Halcon’s drilling and completion spending now is set at $375-425 million, with all of the capital still to be directed to the Williston Basin and East Texas. About $20 million also is set aside for leasehold, infrastructure seismic and other expenses.

In November, Halcon set its capital budget at $750-950 million, which was half 2013 spending levels (see Shale Daily, Nov. 12, 2014).The rig count plans in November were cut to six from 11. Now Halcon is down to three rigs for 2015, with two now planned in the Fort Berthold area of the Williston, and one in East Texas.

Capital is to be directed where estimated ultimate recoveries (EUR) and output are higher than the type curves, said Halcon CEO Floyd Wilson.

“Our plan is to deploy capital to assets where results indicate EURs and initial production rates higher than our published type curves. We are comfortable with our current liquidity position and we expect our strong hedge portfolio to continue generating income well into 2016.”

Total production is set to average 40,000-45,000 boe/d this year, compared to an average of 43,554 boe/d in 3Q2014. Wilson had said in November the company’s output would rise 15-20% this year.

“Although we are significantly hedged, the continued weakness in crude oil prices, combined with elevated service costs, calls for conservative planning,” Wilson said. “We expect to see these costs come down dramatically during 2015.”

Based on the midpoint of its 2015 production guidance range, Halcon is 88% hedged on its estimated oil volumes at a weighted average price of $87.29/bbl and 86% hedged on its estimated natural gas volumes at an average of $4.00/MMBtu. Eighty-four percent of this year’s production is expected to be oil, with 8% gas and 8% liquids.

Meanwhile, Oklahoma City-based Aubrey McClendon’s AELP affiliate American Energy-Permian Basin, LLC (AEPB) has realigned its planned drilling activity levels. The unit exited 2014 producing more than 20,000 boe/d net, with 4Q2014 output estimated at 15,500-16,000 boe/d.

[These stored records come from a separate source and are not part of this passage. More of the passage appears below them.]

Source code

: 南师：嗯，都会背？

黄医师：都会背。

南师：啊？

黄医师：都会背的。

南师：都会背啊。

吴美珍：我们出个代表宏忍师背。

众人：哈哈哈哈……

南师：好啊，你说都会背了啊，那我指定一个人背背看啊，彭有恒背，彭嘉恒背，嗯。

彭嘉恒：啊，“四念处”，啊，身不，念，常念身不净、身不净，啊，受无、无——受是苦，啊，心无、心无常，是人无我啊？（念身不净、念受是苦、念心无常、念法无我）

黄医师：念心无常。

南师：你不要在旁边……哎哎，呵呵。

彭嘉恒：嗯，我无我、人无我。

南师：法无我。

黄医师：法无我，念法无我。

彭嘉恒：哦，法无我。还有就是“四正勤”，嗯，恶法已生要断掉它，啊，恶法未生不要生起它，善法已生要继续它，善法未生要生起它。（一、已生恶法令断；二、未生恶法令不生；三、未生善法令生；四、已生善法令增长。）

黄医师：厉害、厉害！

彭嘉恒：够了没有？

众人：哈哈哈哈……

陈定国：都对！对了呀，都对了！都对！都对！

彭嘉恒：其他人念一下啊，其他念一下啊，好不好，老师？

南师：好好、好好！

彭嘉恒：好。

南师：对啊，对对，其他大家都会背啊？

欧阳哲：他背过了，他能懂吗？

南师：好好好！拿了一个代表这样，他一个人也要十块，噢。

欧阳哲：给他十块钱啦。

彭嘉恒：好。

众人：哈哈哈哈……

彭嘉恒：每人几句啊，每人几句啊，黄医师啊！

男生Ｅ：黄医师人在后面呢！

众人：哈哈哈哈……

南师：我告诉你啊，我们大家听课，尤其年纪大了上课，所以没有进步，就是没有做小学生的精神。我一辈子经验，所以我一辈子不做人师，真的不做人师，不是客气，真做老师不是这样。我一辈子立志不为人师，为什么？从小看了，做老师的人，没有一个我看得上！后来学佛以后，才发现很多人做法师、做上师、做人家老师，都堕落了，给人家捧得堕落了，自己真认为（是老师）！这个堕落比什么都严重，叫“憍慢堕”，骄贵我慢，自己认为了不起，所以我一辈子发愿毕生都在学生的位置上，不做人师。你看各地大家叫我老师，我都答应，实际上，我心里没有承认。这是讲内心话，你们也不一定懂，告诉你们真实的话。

AEPB ended last year with 106 gross operated horizontals in the Permian’s Wolfcamp Shale, exceeding a 100-plus goal. It had five operated rigs working Reagan County, TX, and plans were to increase that number to nine. However, no more rigs are to be added “until oil prices improve,” the company said.

“The company will continue to monitor market conditions and adjust activity levels accordingly with a key focus on maintaining adequate liquidity and delivering attractive returns,” management said.

AEPB has oil swaps and purchased puts at an average weighted price of $91.68/bbl on close to 4.7 million bbl, or around 70% of anticipated output this year. The company also has secured basis protection between Midland, TX, and Cushing, OK, markets at a weighted average discount to Cushing of $2.41/bbl on 2.6 million bbl. The natural gas hedging position includes swaps of $4.62/Mcf on a total of 502 MMcf, or 29% of its anticipated production for 1Q2015.